L’Autorité palestinienne a accusé le gouvernement israélien de continuer à imposer des faits sur le terrain en territoire palestinien « dans une tentative de saper la solution à deux États et tous les efforts internationaux visant à mettre fin à l’occupation ».
Rappelant que toutes les activités de colonisation dans les territoires palestiniens occupés, y compris Jérusalem-Est, sont « illégales, nulles et non avenues » en vertu du droit international, l’AP a souligné que ces activités de colonisation illégales violent les résolutions de l’ONU, notamment la résolution 2334 du Conseil de sécurité des Nations unies, et « ne confèrent à Israël aucun droit de souveraineté » sur les terres palestiniennes occupées. Elle a tenu le gouvernement israélien pour responsable des conséquences de cette expansion continue des colonies, avertissant que de nouvelles mesures pourraient conduire à une escalade régionale accrue.
L’Autorité palestinienne a également appelé la communauté internationale, en particulier l’administration américaine, à intervenir immédiatement pour stopper ces activités et contraindre Israël à respecter le droit international.

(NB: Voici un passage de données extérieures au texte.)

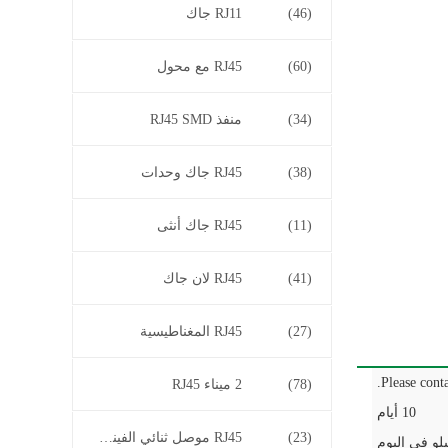
(46)
RJ11 جاك
(60)
RJ45 مع محول
(34)
منفذ RJ45 SMD
(38)
RJ45 جاك وحدات
(11)
RJ45 جاك أنثى
(41)
RJ45 لان جاك
(27)
RJ45 المغناطيسية
Please conta
(78)
2 ميناء RJ45
10 أيام
(23)
RJ45 موصل ثنائي الفينيل متعدد الكلور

Lundi, le quotidien israélien Israel Hayom a révélé un plan de colonisation visant à prendre le contrôle d’environ 100 points stratégiques à l’intérieur de la zone A de la Cisjordanie occupée. Selon le rapport, ces points se trouvent en profondeur dans la zone A, qui est censée être sous contrôle civil et sécuritaire palestinien total selon l’accord Oslo II. Dans cet accord de 1995, la Cisjordanie est divisée en zones A, B et C. La zone A est sous contrôle palestinien total, la zone B sous administration civile palestinienne et contrôle sécuritaire israélien, tandis que la zone C reste sous contrôle israélien total et représente environ 60% de la Cisjordanie occupée.
L’ONU a rappelé à plusieurs reprises que les colonies israéliennes dans les territoires palestiniens occupés sont illégales au regard du droit international, estimant qu’elles compromettent la perspective d’une solution à deux États.
Les Palestiniens revendiquent Jérusalem-Est comme capitale de leur futur État, sur la base de résolutions internationales qui ne reconnaissent ni l’occupation israélienne de 1967 ni l’annexion de la ville en 1980.